WORK REQUEST | Using the data below, reproduce exactly the lines from the line with "pour poster." to the line with "dopisivanjaPrvih 48 sati", both included; pictures must be dropped.

RECORD EXTRACTS |

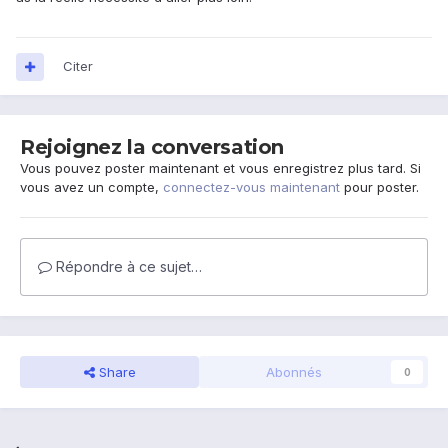
Citer
Rejoignez la conversation
Vous pouvez poster maintenant et vous enregistrez plus tard. Si
vous avez un compte,
connectez-vous maintenant
pour poster.
Répondre à ce sujet…
Share
Abonnés
0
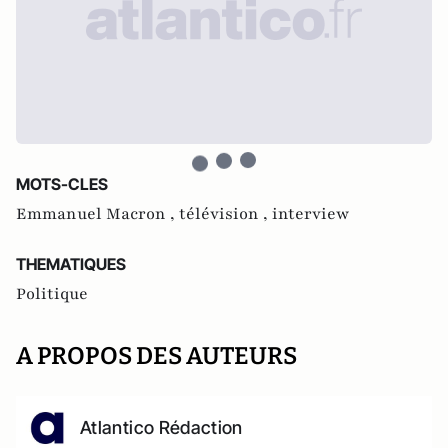
MOTS-CLES
Emmanuel Macron ,
télévision ,
interview
THEMATIQUES
Politique
A PROPOS DES AUTEURS
Atlantico Rédaction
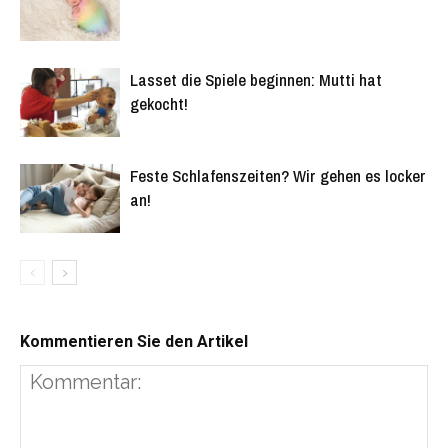
Lasset die Spiele beginnen: Mutti hat
gekocht!
Feste Schlafenszeiten? Wir gehen es locker
an!
Kommentieren Sie den Artikel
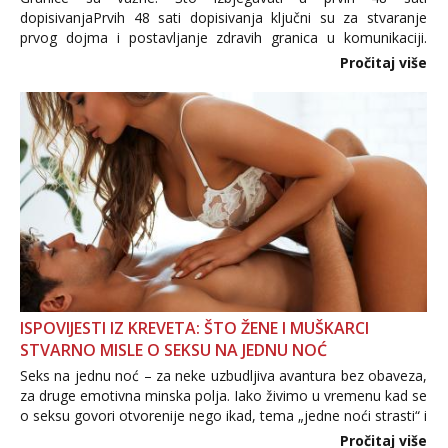
dopisivanjaPrvih 48 sati dopisivanja ključni su za stvaranje
prvog dojma i postavljanje zdravih granica u komunikaciji.
Važno je izbjeći prebrzo otkrivanje osobnih ili intimnih
Pročitaj više
informacija, jer nepoznata osoba još nije zaslužila to
povjerenje. Takođe...
ISPOVIJESTI IZ KREVETA: ŠTO ŽENE I MUŠKARCI
STVARNO MISLE O SEKSU NA JEDNU NOĆ
Seks na jednu noć – za neke uzbudljiva avantura bez obaveza,
za druge emotivna minska polja. Iako živimo u vremenu kad se
o seksu govori otvorenije nego ikad, tema „jedne noći strasti“ i
dalje izaziva burne rasprave. Što zapravo misle žene, a što
Pročitaj više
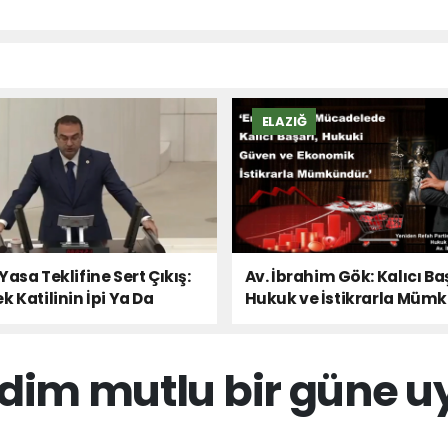
ELAZIĞ
Yasa Teklifine Sert Çıkış:
Av. İbrahim Gök: Kalıcı Ba
k Katilinin İpi Ya Da
Hukuk ve İstikrarla Müm
 Sesi!
erdim mutlu bir güne u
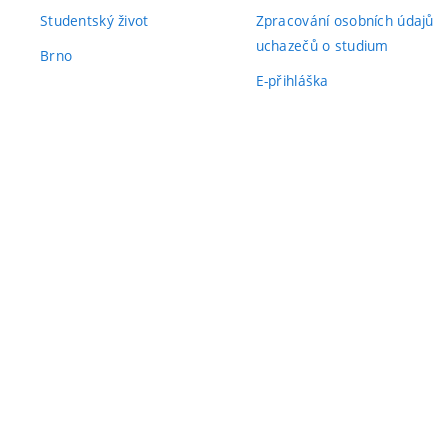
Studentský život
Zpracování osobních údajů
uchazečů o studium
Brno
E-přihláška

COMPLETED EXERCISE |
pour poster.
Répondre à ce sujet…
Share
Abonnés
0
MOTS-CLES
Emmanuel Macron ,
télévision ,
interview
THEMATIQUES
Politique
A PROPOS DES AUTEURS
Atlantico Rédaction
Lasset die Spiele beginnen: Mutti hat
gekocht!
Feste Schlafenszeiten? Wir gehen es locker
an!
Kommentieren Sie den Artikel
dopisivanjaPrvih 48 sati dopisivanja ključni su za stvaranje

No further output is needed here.